This study used scanning electron microscopy (SEM) to observe the internal structure of forewings from adult male Allomyrina dichotoma. The images showed that the Allomyrina dichotoma forewing is a composite sandwich structure composed of upper and lower stressed skins, a hollow core layer and an abdominal-wall layer. The core layer has an irregular honeycomb-like structure with columellae; the chitin fibers on the surfaces of these columellae are connected to the upper and lower stressed skins. The structure of corrugated steel web (CSW) bridges is similar to that of a beetle forewing: the top and bottom concrete plates are similar to the upper and lower stressed skins, whereas the CSWs are similar to the irregular thin-walled core layers. In engineering applications, CSWs are prone to buckling. However, beetle forewings have a lightweight, high-strength composite structure that can adapt to complex, variable natural environments and external loads without breaking due to the reinforced columellae inside the structure. Hence, this work studied the microstructure of beetle forewing in an attempt to design a CSW with a columellar structure similar to that found in the core layer of the forewing. Moreover, a finite element model was used to quantitatively analyze the effects of the columellae on the deformation, shear stress distribution and buckling stability of CSW bridges, which can provide a reference for the bionic structure of a beetle forewing and for the optimization of CSW bridges.

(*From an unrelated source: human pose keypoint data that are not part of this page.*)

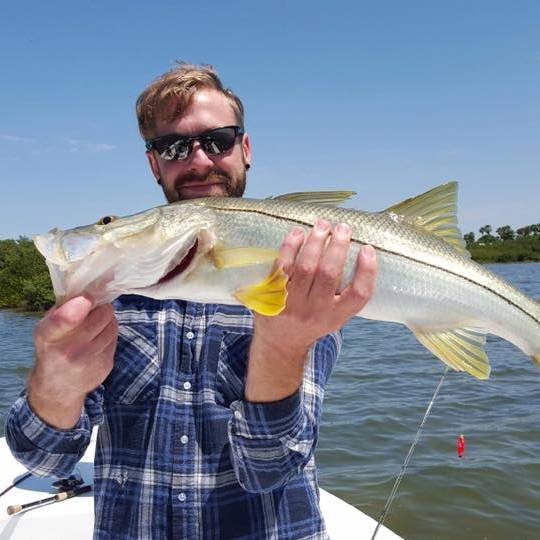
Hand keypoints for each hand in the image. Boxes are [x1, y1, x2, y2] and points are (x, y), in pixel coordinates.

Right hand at [28, 295, 117, 428]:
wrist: (58, 388)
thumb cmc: (52, 348)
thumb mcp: (47, 328)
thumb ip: (64, 308)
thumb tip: (91, 286)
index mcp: (48, 336)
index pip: (63, 320)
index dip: (80, 305)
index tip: (87, 298)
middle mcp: (68, 351)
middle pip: (101, 316)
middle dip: (101, 307)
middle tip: (96, 307)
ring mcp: (89, 361)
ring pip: (112, 325)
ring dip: (108, 319)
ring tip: (97, 322)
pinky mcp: (105, 366)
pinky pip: (115, 338)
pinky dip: (110, 332)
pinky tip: (99, 337)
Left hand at [257, 220, 376, 350]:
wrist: (280, 342)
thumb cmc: (313, 320)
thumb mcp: (335, 315)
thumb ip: (347, 292)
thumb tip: (361, 252)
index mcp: (336, 317)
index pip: (358, 295)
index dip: (367, 271)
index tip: (368, 249)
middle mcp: (315, 311)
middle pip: (329, 274)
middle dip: (337, 247)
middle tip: (343, 228)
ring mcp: (292, 303)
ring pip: (305, 266)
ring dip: (315, 242)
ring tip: (323, 225)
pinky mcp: (272, 294)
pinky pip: (282, 266)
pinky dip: (290, 247)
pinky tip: (299, 233)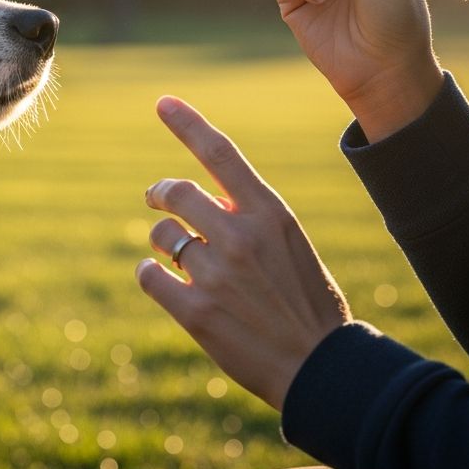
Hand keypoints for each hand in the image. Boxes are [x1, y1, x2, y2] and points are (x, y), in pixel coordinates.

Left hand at [136, 96, 349, 410]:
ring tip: (174, 255)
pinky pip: (149, 276)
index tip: (163, 102)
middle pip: (176, 191)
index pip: (221, 153)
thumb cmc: (305, 300)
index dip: (188, 124)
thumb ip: (248, 216)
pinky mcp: (196, 311)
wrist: (319, 367)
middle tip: (155, 199)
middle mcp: (241, 236)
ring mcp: (217, 274)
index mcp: (270, 212)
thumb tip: (200, 198)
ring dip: (161, 242)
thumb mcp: (289, 243)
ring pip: (161, 236)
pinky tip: (163, 281)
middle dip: (159, 193)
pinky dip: (151, 274)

这项研究使用扫描电子显微镜（SEM）来观察成年雄性拟龙（Allomyrina dichotoma）前爪的内部结构。图像显示拟南芥前突是由上下应力蒙皮，中空芯层和腹壁层组成的复合夹心结构。芯层具有不规则的蜂窝状蜂窝状结构。这些小肠表面上的几丁质纤维连接到上，下压力皮肤。波纹钢腹板（CSW）桥的结构类似于甲虫前屈的结构：顶部和底部的混凝土板类似于上，下应力蒙皮，而CSW的结构类似于不规则的薄壁芯层。在工程应用中，CSW容易弯曲。但是，甲虫的前爪具有轻巧，高强度的复合结构，可以适应复杂，可变的自然环境和外部载荷，而不会由于结构内部的加强柱而破裂。因此，这项工作研究了甲虫前爪的微观结构，以期设计出具有类似于前爪核心层中的小柱状结构的CSW。此外，利用有限元模型定量分析了小柱对CSW桥变形，剪切应力分布和屈曲稳定性的影响，可为甲壳动物前肢的仿生结构和CSW桥的优化提供参考。 。